Recovery Kentucky, a program to establish 10 drug- and alcohol-treatment centers across the state, will provide the transitional housing.

It will be paid for by $2.5 million in federal tax credits and operated with $3 million from the state C orrections D epartment and $4 million in community development block grants.

It's not clear how the supported housing will be financed. The report says funding "will need to come from federal, state, local and philanthropic sources."

Details on paying for some parts of the plan will be released Monday, said Jodi Whitaker, a Fletcher spokeswoman.

Homeless advocates say the programs could help save money because the homeless will use fewer resources. While the chronically homeless are about one-fourth of Kentucky's homeless population, they use more than half of the available resources, the plan said.

Louisville metro government is paying for research to track the economic impact of the city's homeless population, said Ward, of the Coalition for the Homeless.

A similar study published by University of Pennsylvania researchers in 2002 indicates that the homeless with severe mental illness in New York City used fewer public services once they were moved into supportive housing.

Before that, each homeless person used $40,500 a year in New York City services, such as psychiatric institutions, hospitals and prisons. Those visits dropped sharply after they moved. The savings offset 95 percent of the cost of supported housing, the study found.

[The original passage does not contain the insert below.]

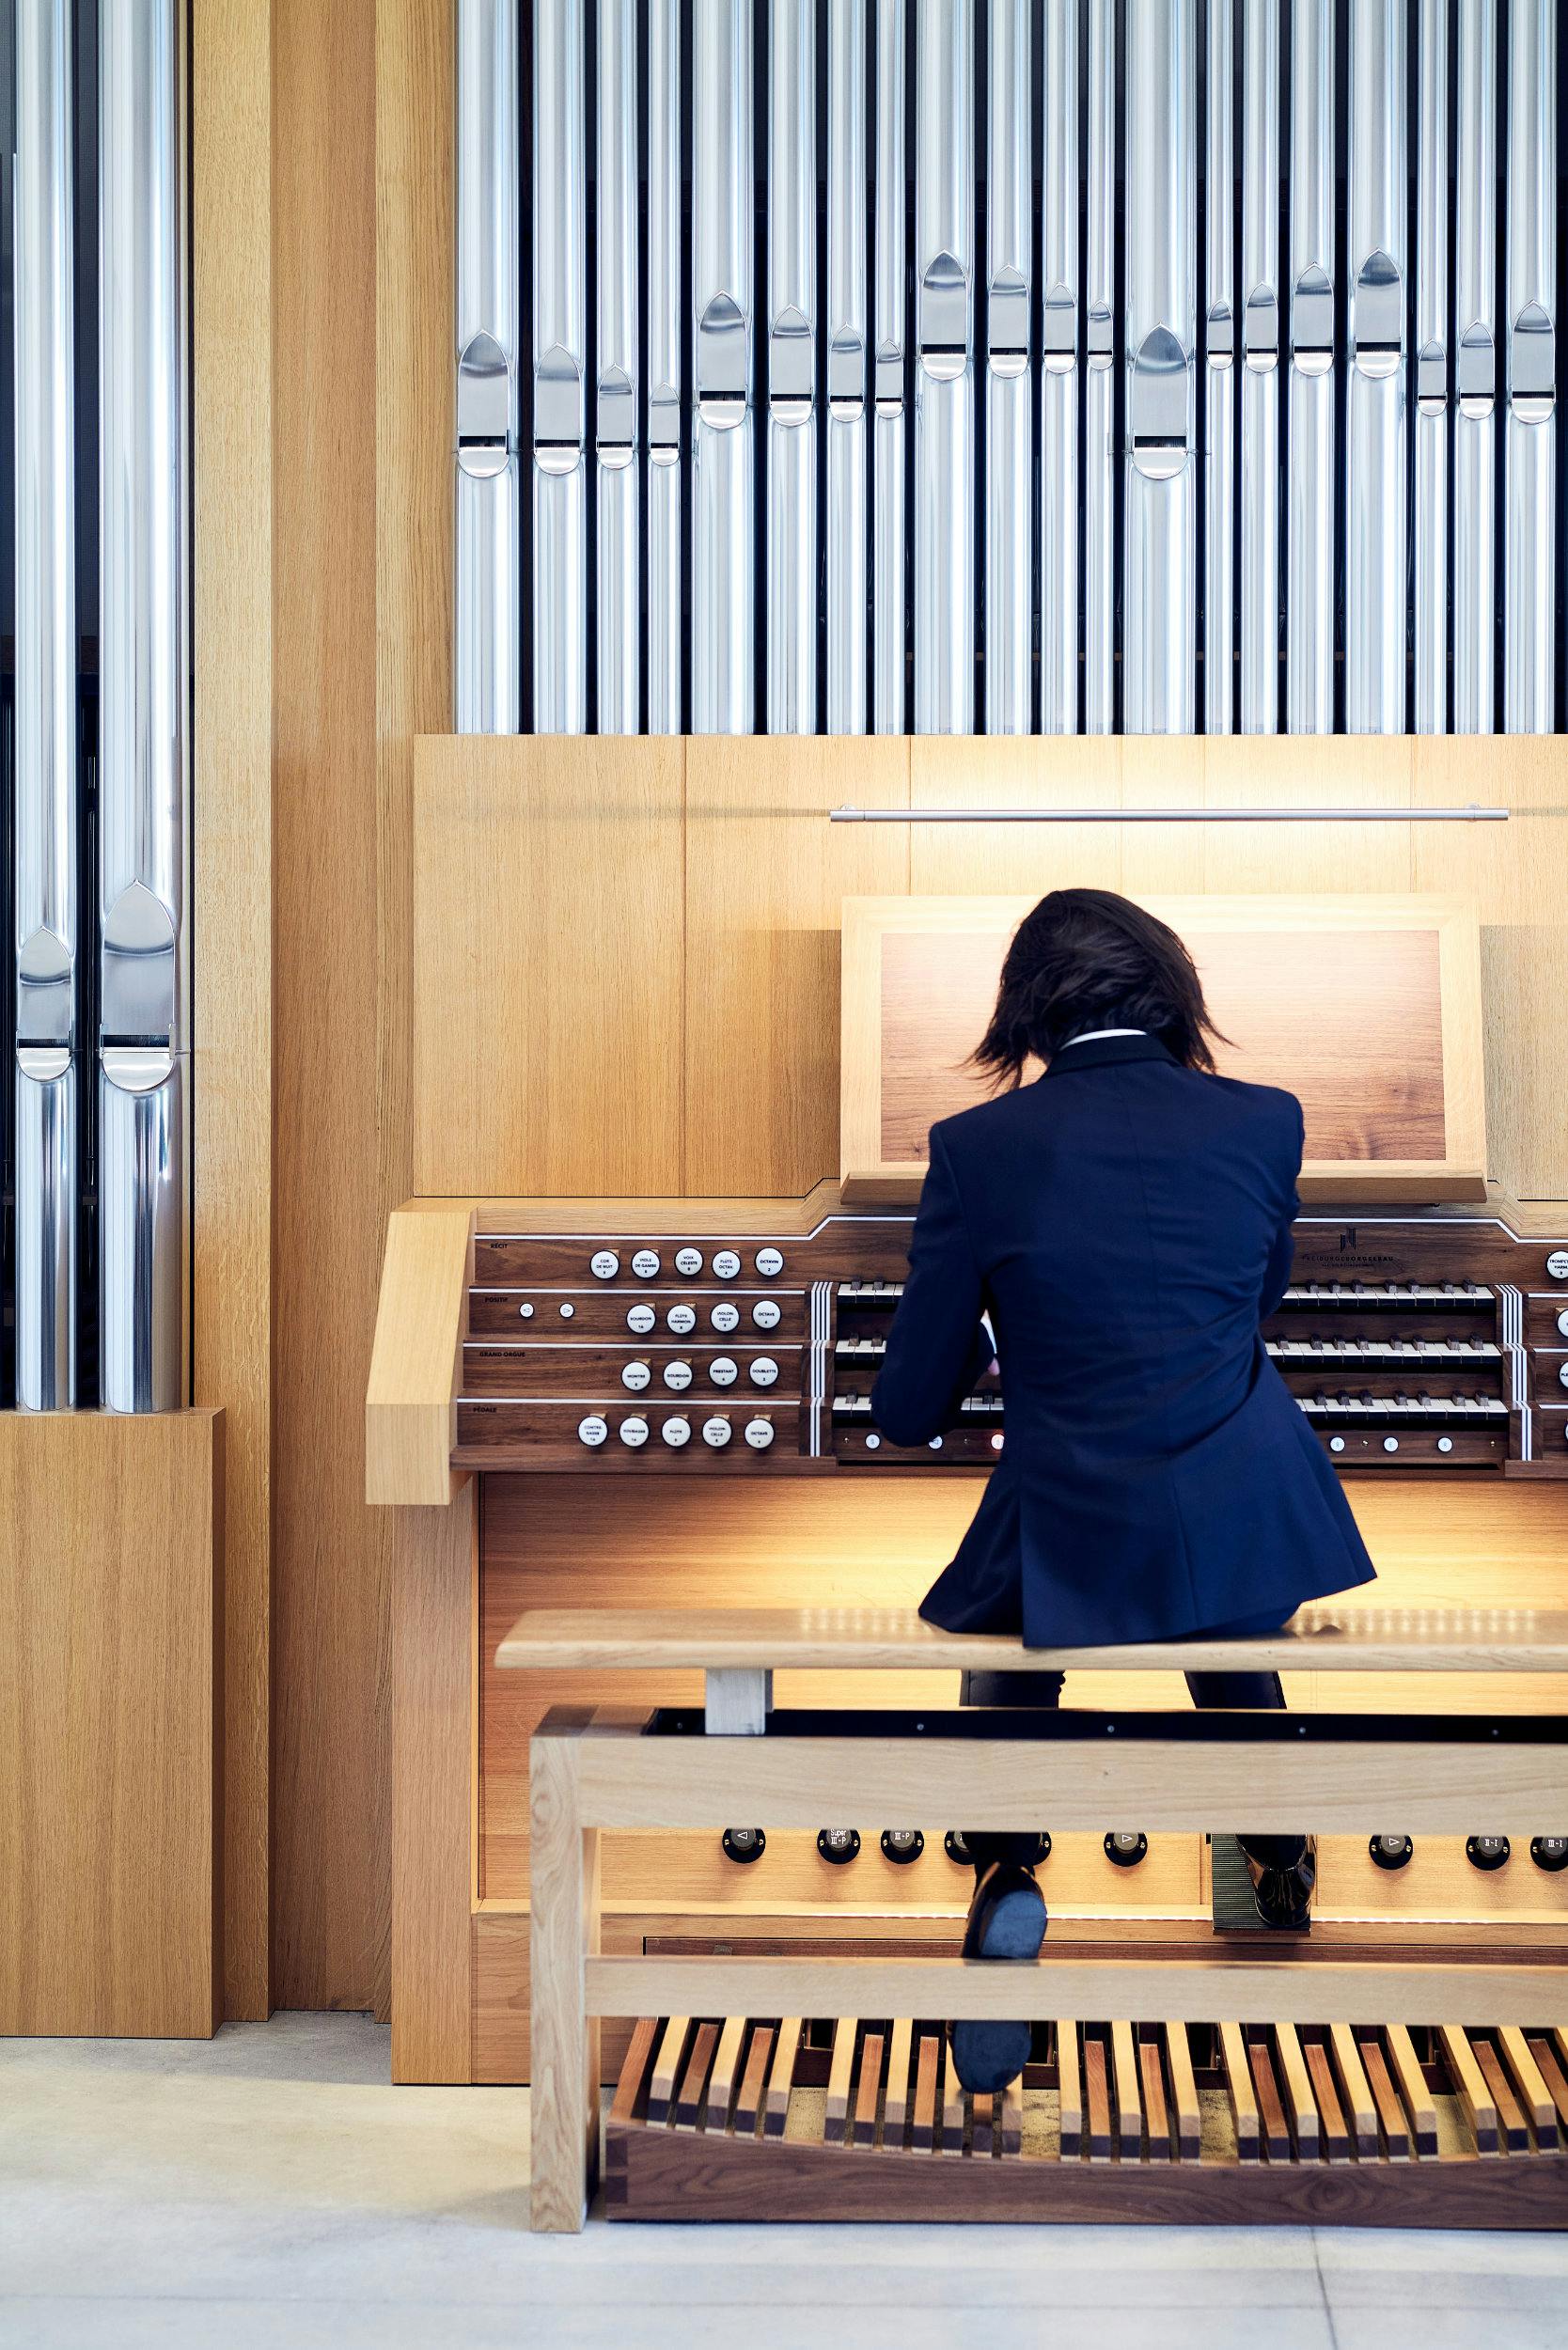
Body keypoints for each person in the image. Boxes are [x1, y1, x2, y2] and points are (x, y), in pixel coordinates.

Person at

Dobbins said similar programs in Louisville have resulted in significant declines in hospitalization, for example, and there's been little turnover once residents move in. "That has definitely been our experience: When people move in they don't move out," Dobbins said.

Diane Thompson is one of them. She has lived in a Wellspring apartment for about four years. Thompson, 37, said she was homeless for about three years and "lost everything" because of alcohol problems.

"Honestly, I'd probably either be in jail or be dead by this point," Thompson said.

Other strategies the state council recommends in its report are:
--Kentucky should create an emergency fund that would pay for rent or mortgage, utilities and other expenses for people or families who may become homeless.

--The Department of Juvenile Justice should broaden a program that offers young offenders alternatives to being placed in the juvenile justice system.

When Kentucky announces its plan Monday, it will join about a dozen other states that have launched formal efforts to end homelessness, according to the National Alliance to End Homelessness.

"There are places where I think there is progress," said Nan Roman, president of the national alliance.

But not everywhere.

Missouri announced its 10-year plan to end chronic homelessness in late 2003, but there has been little progress, said Karia Basta, executive director of that state's committee to end homelessness.

Louisville announced its plan in October 2002. The city's homeless population has increased since, Ward acknowledged. But there have been results, including a bill passed in 2004 to create a pilot project to prevent homelessness by providing planning for people being released from some state institutions.

The state's 10-year plan calls on that project to be the model for other programs throughout Kentucky.

"If we had this plan in place and were able to accomplish what's set out, homelessness would change drastically," Ward said. "It would be reduced significantly."

Recommendations from Kentucky's Ten-Year Plan to End Chronic Homelessness
--Create more housing for the state's roughly 2,500 chronically homeless - people who have been homeless for more than a year or at least four times in the past three years.

--Add 1,000 transitional housing units and 2,400 permanent units with support services nearby or on-site, such as substance-abuse counseling.

--Develop programs for people at risk of homelessness who are leaving foster care, mental-health facilities or prison.

--Create an emergency fund to pay rent or mortgage payments and cover other expenses for people or families in jeopardy of becoming homeless.

--Broaden a state juvenile-justice program that offers young offenders alternatives to entering the juvenile-justice system.